New server creation is automated with Amazon CloudFormation templates that create instances that are part of an auto-scaling array, including API, real-time data, crawl data, and batch data servers. The array is configured with autoscaling policies that monitor conditions such as CPU and memory utilization. CloudFormation eliminates the need to manually create servers.

The entire infrastructure is running in Amazon VPC for maximum security and control.

The Benefits

A number of off-the-shelf recommender systems were evaluated by The Globe, some of which they already have access to as part of their Digital toolsets subscriptions. They feel that none of the off-the-shelf recommender systems offered them anything near the potential they now have with their custom solution.
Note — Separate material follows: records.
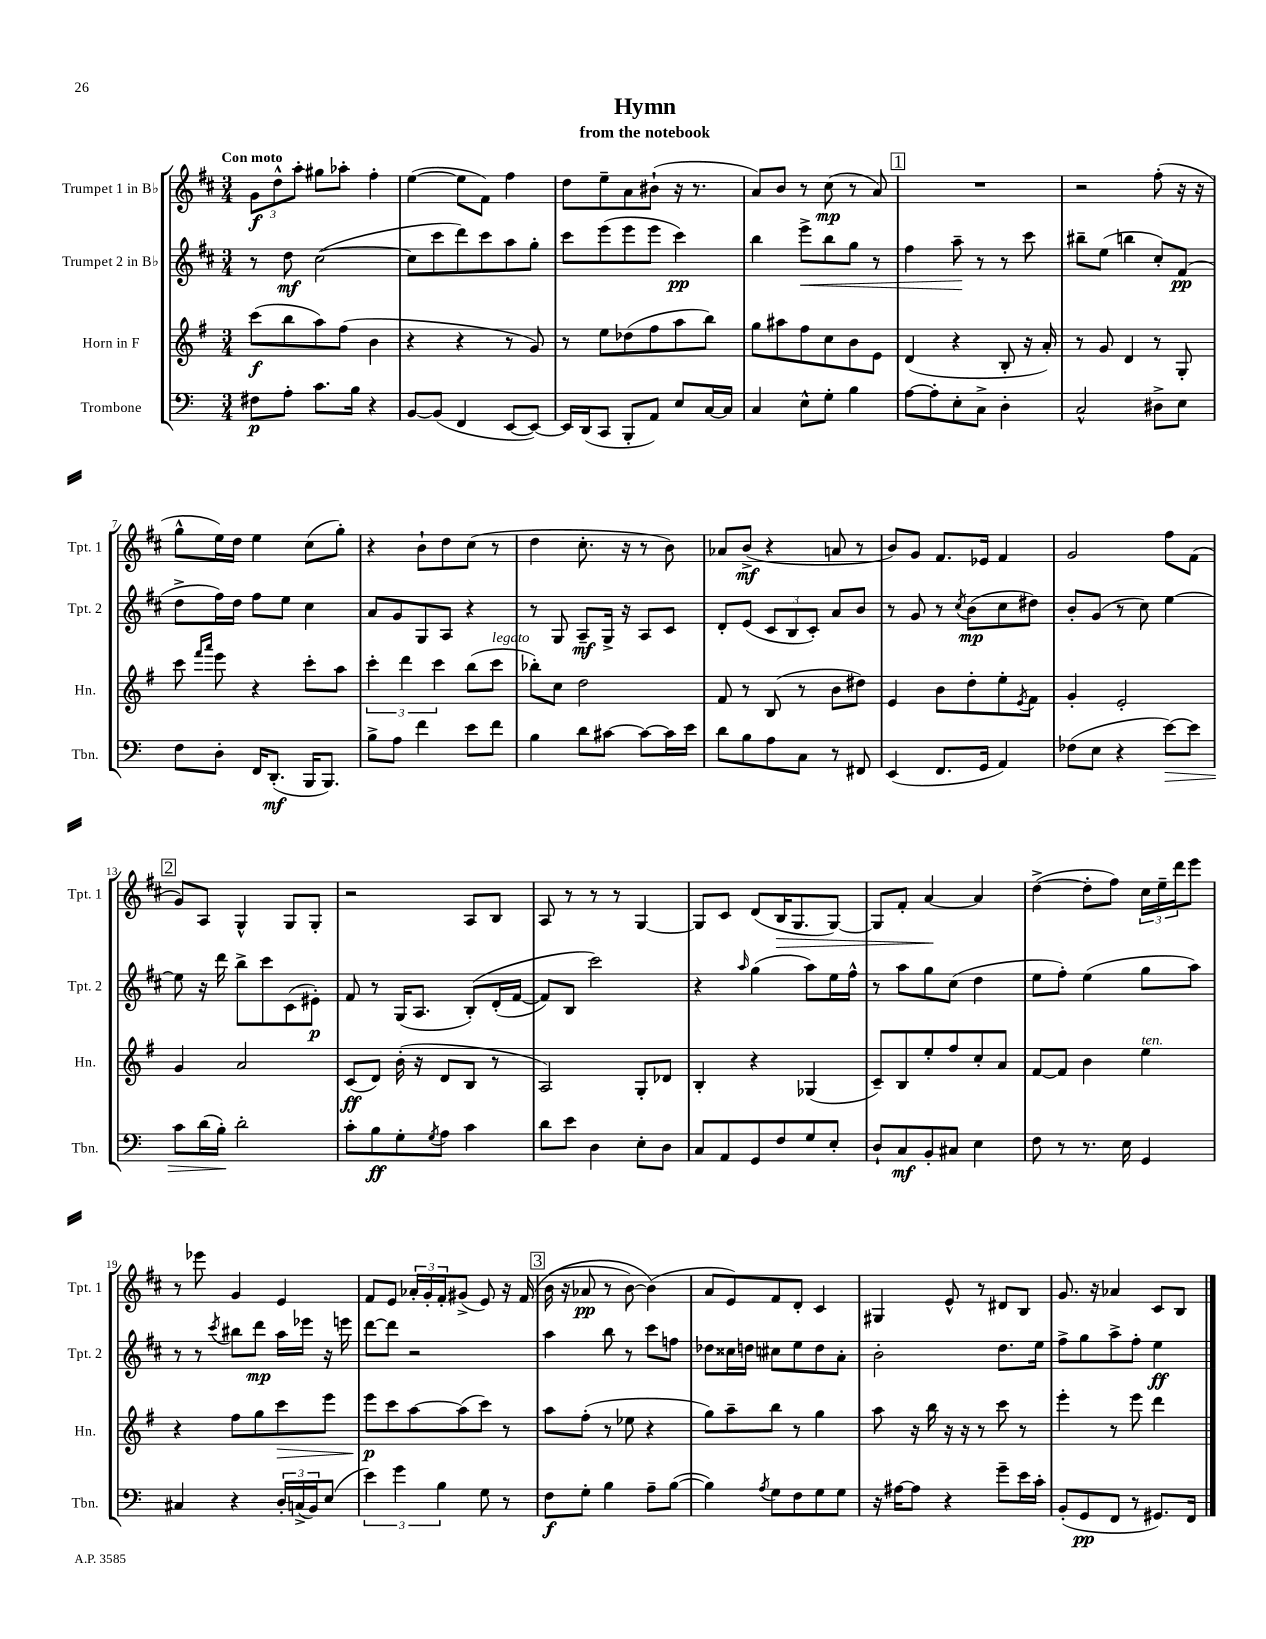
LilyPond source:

\header { title = "Hymn" subtitle = "from the notebook" }
<<
\new StaffGroup <<
\new Staff = "s0" \with { instrumentName = "Trumpet 1 in Bb" shortInstrumentName = "Tpt. 1" } {
    \clef treble \key d \major \numericTimeSignature \time 3/4 \tempo "Con moto"
    \tuplet 3/2 { g'8\f d''8-^ a''8-. } gis''8 aes''8-. fis''4-. |
    e''4~( e''8 fis'8) fis''4 |
    d''8 e''8-- a'8 bis'8-!( r16 r8. |
    a'8) b'8 r8 cis''8\mp( r8 a'8) |
    \mark \markup { \box "1" } R2. |
    r2 fis''8-.( r16 r16 |
    g''8-^ e''16) d''16 e''4 cis''8( g''8-.) |
    r4 b'8-! d''8 cis''8( r8 |
    d''4 cis''8.-. r16 r8 b'8) |
    aes'8 b'8->\mf( r4 a'8 r8 |
    b'8) g'8 fis'8. ees'16 fis'4 |
    g'2 fis''8 fis'8( |
    \mark \markup { \box "2" } g'8) a8 g4-^ g8 g8-. |
    r2 a8 b8 |
    a8 r8 r8 r8 g4~ |
    g8 cis'8 d'8( b16\> g8. g8~) |
    g8 fis'8-. a'4~\! a'4 |
    d''4~->( d''8-. fis''8) \tuplet 3/2 { cis''16 e''16-- d'''16 } e'''8 |
    r8 ees'''8 g'4 e'4 |
    fis'8 e'8 \tuplet 3/2 { aes'16-. g'16-. fis'16-. } gis'8->( e'8) r16 fis'16\( |
    \mark \markup { \box "3" } b'16( r16 aes'8\pp r8 b'8~) b'4(\) |
    a'8 e'8) fis'8 d'8-. cis'4 |
    gis4 e'8-^ r8 dis'8 b8 |
    g'8. r16 aes'4 cis'8 b8 \bar "|." |
}
\new Staff = "s1" \with { instrumentName = "Trumpet 2 in Bb" shortInstrumentName = "Tpt. 2" } {
    \clef treble \key d \major \numericTimeSignature \time 3/4
    r8 d''8\mf cis''2~( |
    cis''8 cis'''8 d'''8) cis'''8 a''8 g''8-. |
    cis'''8 e'''8( e'''8 e'''8 cis'''4\pp) |
    b''4 e'''8->\< b''8 g''8 r8 |
    \mark \markup { \box "1" } fis''4 a''8--\! r8 r8 cis'''8 |
    bis''8-- e''8( b''4 cis''8-.) fis'8\pp( |
    d''8-> fis''16) d''16 fis''8 e''8 cis''4 |
    a'8 g'8 g8 a8 r4 |
    r8 g8 a8--\mf g16-> r16 a8 cis'8 |
    d'8-. e'8( \tuplet 3/2 { cis'8 b8 cis'8-.) } a'8 b'8 |
    r8 g'8 r8 \acciaccatura { cis''8 } b'8\mp( cis''8 dis''8) |
    b'8-. g'8( r8 cis''8) e''4~ |
    \mark \markup { \box "2" } e''8 r16 d'''16 b''8-> cis'''8 cis'8( eis'8-.\p) |
    fis'8 r8 g16( a8. b8-.)\( d'16-.( fis'16~ |
    fis'8) b8 cis'''2\) |
    r4 \grace { a''16 } g''4( a''8) e''16 fis''16-^ |
    r8 a''8 g''8 cis''8( d''4 |
    e''8 fis''8-.) e''4( g''8 a''8) |
    r8 r8 \acciaccatura { cis'''8 } bis''8 d'''8\mp a''16 ees'''16 r16 e'''16 |
    d'''8~ d'''8 r2 |
    \mark \markup { \box "3" } a''4 b''8 r8 cis'''8 f''8 |
    des''8 cisis''16 d''16 cis''8 e''8 d''8 a'8-. |
    b'2-. d''8. e''16 |
    fis''8-> g''8 a''8-> fis''8-. e''4\ff \bar "|." |
}
\new Staff = "s2" \with { instrumentName = "Horn in F" shortInstrumentName = "Hn." } {
    \clef treble \key g \major \numericTimeSignature \time 3/4
    c'''8\f( b''8 a''8) fis''8( b'4 |
    r4 r4 r8 g'8) |
    r8 e''8 des''8( fis''8 a''8 b''8) |
    g''8 ais''8 fis''8 c''8 b'8 e'8 |
    \mark \markup { \box "1" } d'4( r4 b8-. r16 a'16-.) |
    r8 g'8 d'4 r8 g8-. |
    c'''8 \grace { fis'''16 a'''16 } e'''8 r4 c'''8-. a''8 |
    \tuplet 3/2 { c'''4-. d'''4 c'''4 } b''8( c'''8^\markup { \italic "legato" } |
    bes''8-.) c''8 d''2 |
    fis'8 r8 b8( r8 b'8 dis''8) |
    e'4 b'8 d''8-. e''8-. \acciaccatura { e'8 } fis'8 |
    g'4-. e'2-. |
    \mark \markup { \box "2" } g'4 a'2 |
    c'8\ff( d'8) b'16-.( r16 d'8 b8 r8 |
    a2) g8-. des'8 |
    b4-. r4 ges4( |
    c'8--) b8 e''8-. fis''8 c''8-. a'8 |
    fis'8~ fis'8 b'4 e''4^\markup { \italic "ten." } |
    r4 fis''8 g''8 c'''8\> e'''8 |
    e'''8\p\! c'''8 a''8~ a''8( c'''8) r8 |
    \mark \markup { \box "3" } a''8 fis''8-.( r8 ees''8 r4 |
    g''8) a''8-- b''8 r8 g''4 |
    a''8 r16 b''16 r16 r16 r8 c'''8 r8 |
    e'''4-. r8 e'''8 d'''4 \bar "|." |
}
\new Staff = "s3" \with { instrumentName = "Trombone" shortInstrumentName = "Tbn." } {
    \clef bass \key c \major \numericTimeSignature \time 3/4
    fis8\p a8-. c'8. b16 r4 |
    b,8~ b,8( f,4 e,8~ e,8~) |
    e,16 d,16( c,8 b,,8-. a,8) e8 c16~ c16 |
    c4 e8-^ g8-. b4 |
    \mark \markup { \box "1" } a8~ a8-. e8-. c8-> d4-. |
    c2-^ dis8-> e8 |
    f8 d8-. f,16 d,8.-.\mf( b,,16 b,,8.) |
    b8-> a8 f'4 e'8 f'8 |
    b4 d'8 cis'8~ cis'8~ cis'16 e'16 |
    d'8 b8 a8 c8 r8 fis,8 |
    e,4( f,8. g,16 a,4) |
    fes8( e8 r4 e'8~\>) e'8 |
    \mark \markup { \box "2" } c'8 d'16( b16-.\!) d'2-. |
    c'8-. b8\ff g8-. \acciaccatura { g8 } a8 c'4 |
    d'8 e'8 d4 e8-. d8 |
    c8 a,8 g,8 f8 g8 e8-. |
    d8-! c8\mf b,8-. cis8 e4 |
    f8 r8 r8. e16 g,4 |
    cis4 r4 \tuplet 3/2 { d16-. c16->( b,16) } e8( |
    \tuplet 3/2 { e'4) g'4 b4 } g8 r8 |
    \mark \markup { \box "3" } f8\f g8-. b4 a8-- b8~( |
    b4) \acciaccatura { a8 } g8 f8 g8 g8 |
    r16 ais16~ ais8 r4 g'8-- e'16 c'16-. |
    b,8-.( g,8\pp f,8 r8 gis,8.) f,16 \bar "|." |
}
>>
>>
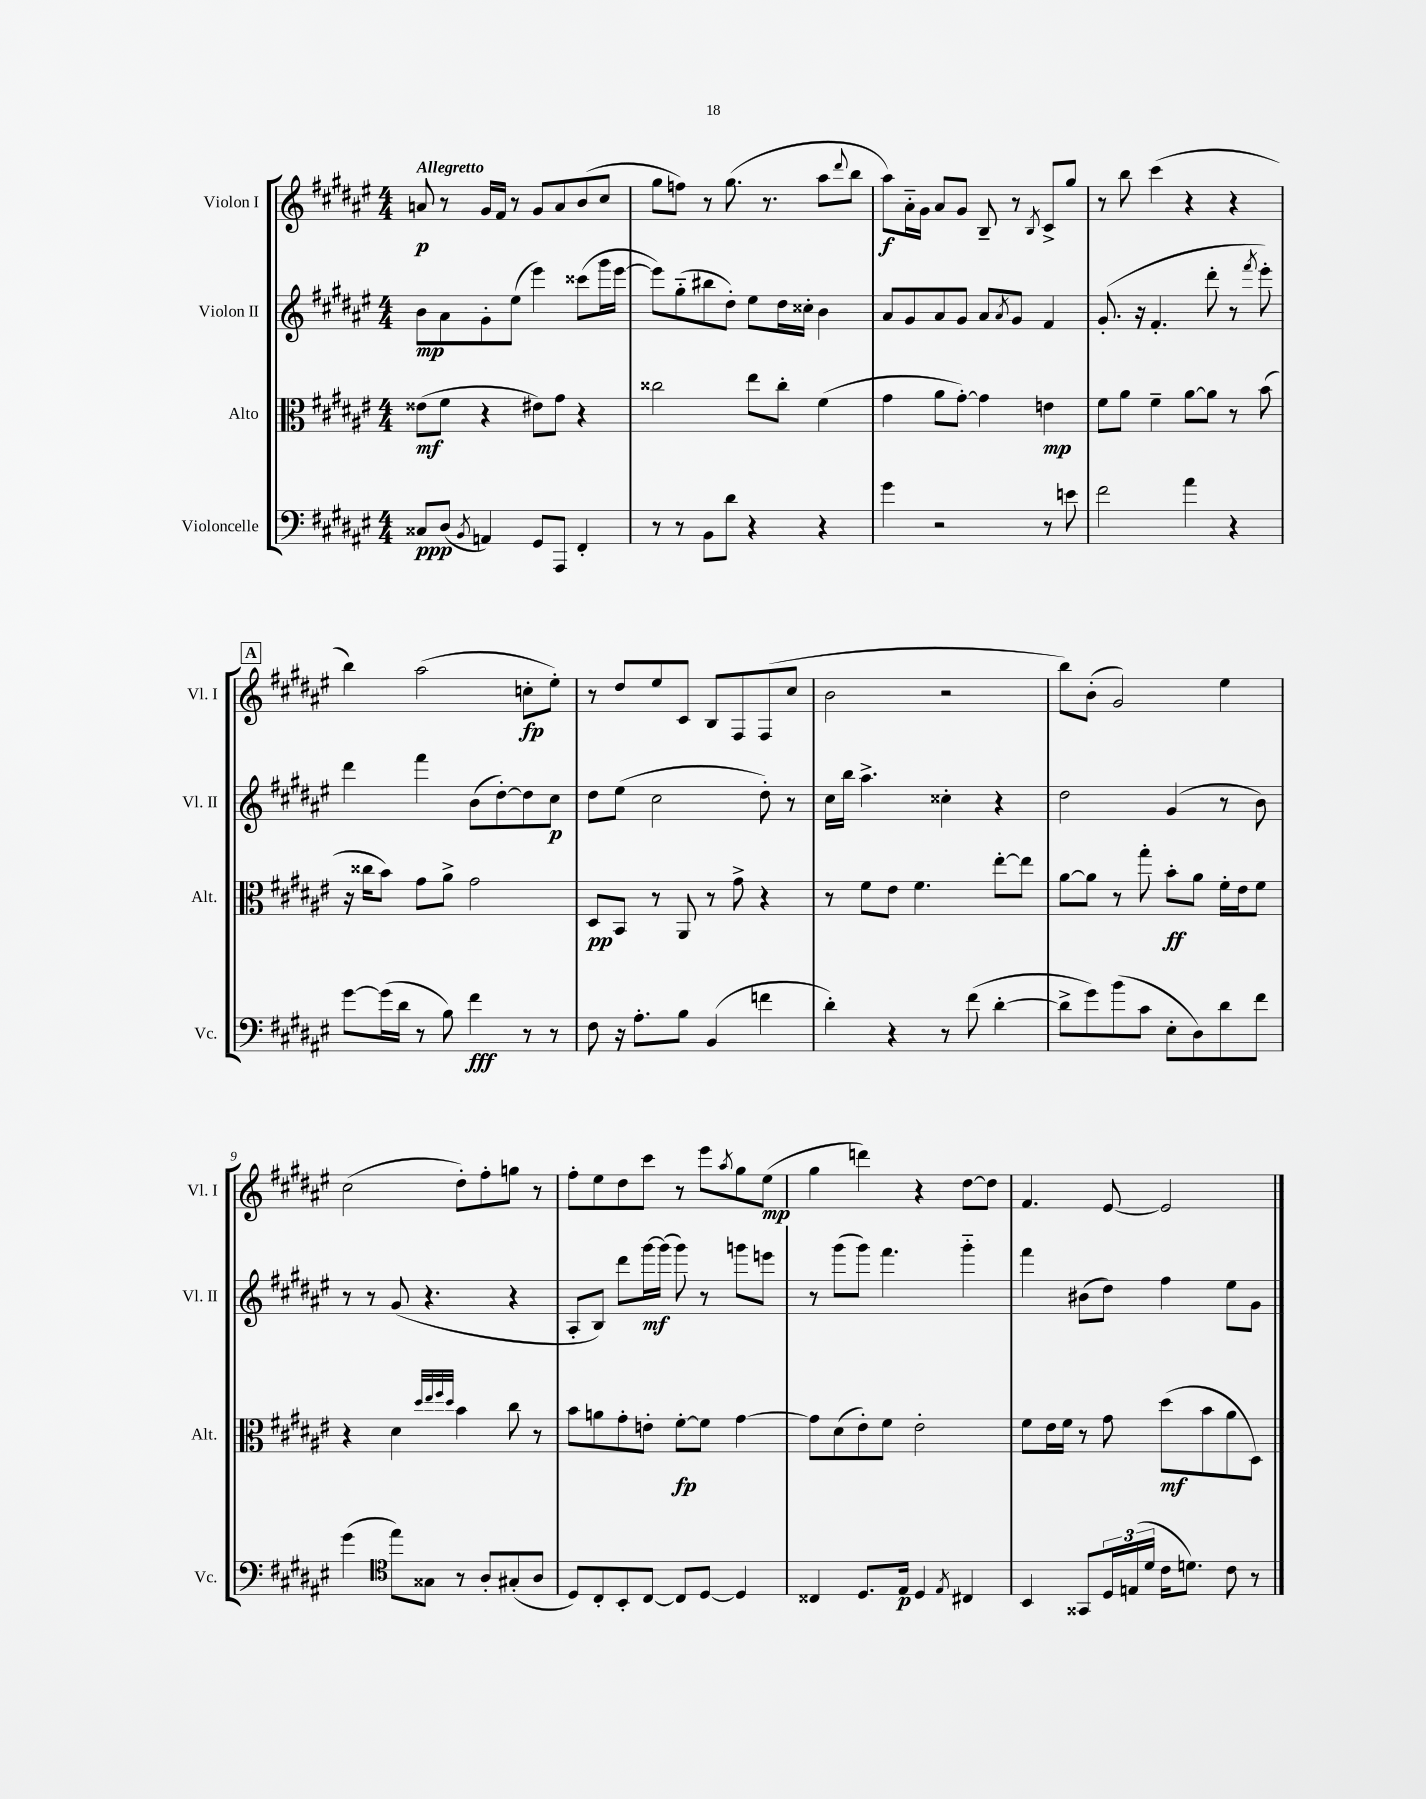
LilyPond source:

<<
\new StaffGroup <<
\new Staff = "s0" \with { instrumentName = "Violon I" shortInstrumentName = "Vl. I" } {
    \clef treble \key fis \major \numericTimeSignature \time 4/4 \tempo "Allegretto"
    a'8\p r8 gis'16 fis'16 r8 gis'8 a'8 b'8( cis''8 |
    gis''8 f''8) r8 gis''8.( r8. ais''8 \appoggiatura { dis'''8 } b''8 |
    ais''8\f) ais'16-_ gis'16 ais'8 gis'8 b8-- r8 \acciaccatura { b8 } cis'8-> gis''8 |
    r8 b''8 cis'''4( r4 r4 |
    \mark \markup { \box "A" } b''4) ais''2( c''8-.\fp eis''8-.) |
    r8 dis''8 eis''8 cis'8 b8 fis8 fis8( cis''8 |
    b'2 r2 |
    b''8) b'8-.( gis'2) eis''4 |
    cis''2( dis''8-.) fis''8-. g''8 r8 |
    fis''8-. eis''8 dis''8 cis'''8 r8 eis'''8 \acciaccatura { ais''8 } gis''8 eis''8\mp( |
    gis''4 d'''4) r4 dis''8~ dis''8 |
    fis'4. eis'8~ eis'2 \bar "|." |
}
\new Staff = "s1" \with { instrumentName = "Violon II" shortInstrumentName = "Vl. II" } {
    \clef treble \key fis \major \numericTimeSignature \time 4/4
    b'8\mp ais'8 gis'8-. eis''8( eis'''4) cisis'''8( gis'''16 eis'''16~ |
    eis'''8) gis''8-_( bis''8 dis''8-.) eis''8 dis''16 cisis''16-. b'4 |
    ais'8 gis'8 ais'8 gis'8 ais'8 \acciaccatura { ais'8 } gis'8 fis'4 |
    gis'8.-.( r16 fis'4.-. dis'''8-. r8 \acciaccatura { fis'''8 } eis'''8-.) |
    \mark \markup { \box "A" } dis'''4 fis'''4 b'8( dis''8~-.) dis''8 cis''8\p |
    dis''8 eis''8( cis''2 dis''8-.) r8 |
    cis''16 b''16 ais''4.-> cisis''4-. r4 |
    dis''2 gis'4( r8 b'8) |
    r8 r8 gis'8( r4. r4 |
    ais8-. b8) dis'''8 gis'''16~\mf gis'''16( gis'''8) r8 g'''8 e'''8 |
    r8 gis'''8( gis'''8) fis'''4. gis'''4-_ |
    fis'''4 bis'8( dis''8) fis''4 eis''8 gis'8 \bar "|." |
}
\new Staff = "s2" \with { instrumentName = "Alto" shortInstrumentName = "Alt." } {
    \clef alto \key fis \major \numericTimeSignature \time 4/4
    eisis'8\mf( fis'8 r4 eis'8) gis'8 r4 |
    cisis''2 eis''8 cisis''8-. fis'4( |
    gis'4 ais'8 gis'8~-.) gis'4 e'4\mp |
    fis'8 ais'8 fis'4-- ais'8~ ais'8 r8 b'8( |
    \mark \markup { \box "A" } r16 cisis''16 b'8) gis'8 ais'8-> gis'2 |
    dis8\pp b,8 r8 ais,8 r8 gis'8-> r4 |
    r8 fis'8 eis'8 fis'4. eis''8~-. eis''8 |
    ais'8~ ais'8 r8 gis''8-. b'8-.\ff ais'8 fis'16-. eis'16 fis'8 |
    r4 dis'4 \grace { dis''32 eis''32 fis''32 dis''32 } b'4 cis''8 r8 |
    b'8 a'8 gis'8-. e'8-. fis'8~-.\fp fis'8 gis'4~ |
    gis'8 dis'8( eis'8-.) fis'8 eis'2-. |
    fis'8 eis'16 fis'16 r8 gis'8 dis''8\mf( b'8 ais'8 dis8) \bar "|." |
}
\new Staff = "s3" \with { instrumentName = "Violoncelle" shortInstrumentName = "Vc." } {
    \clef bass \key fis \major \numericTimeSignature \time 4/4
    cisis8\ppp dis8( \acciaccatura { b,8 } a,4) gis,8 ais,,8 fis,4-. |
    r8 r8 b,8 dis'8 r4 r4 |
    gis'4 r2 r8 e'8 |
    fis'2 ais'4 r4 |
    \mark \markup { \box "A" } gis'8~ gis'16( dis'16 r8 b8) fis'4\fff r8 r8 |
    fis8 r16 ais8.-. b8 b,4( f'4 |
    dis'4-.) r4 r8 fis'8( dis'4~-. |
    dis'8-> gis'8) b'8( cis'8 eis8-. dis8) dis'8 fis'8 |
    gis'4( \clef tenor eis''8) gisis8 r8 ais8-. gis8-.( ais8 |
    dis8) cis8-. b,8-. cis8~ cis8 dis8~ dis4 |
    cisis4 dis8. eis16\p dis4 \acciaccatura { eis8 } cis4 |
    b,4 gisis,8 \tuplet 3/2 { dis16 e16( dis'16 } cis'16 d'8.) cis'8 r8 \bar "|." |
}
>>
>>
Almost anything that The Globe discovers might boost performance of the recommender can easily be added to the recommender, and the lift in performance quickly measured.

In a time when online audiences have ever shrinking attention spans given the constantly evolving online choices for news and information, The Globe and Mail is now well positioned to make it easy for their online audience to discover a wealth of great The Globe and Mail content relevant to them without having to look very hard.

“I was impressed with ClearScale’s ability to deliver such a complex yet robust, custom system, within our tight timelines,” remarks Michael O’Neill, their Director of Data Science. “They are extremely capable — we chose the right vendor.”

While the recommender is currently only available in The Globe’s new mobile app, it is coming soon to their web and mobile web platforms, which is requiring zero changes to the system ClearScale built for them, apart from increasing some of the throughput settings and cluster sizes.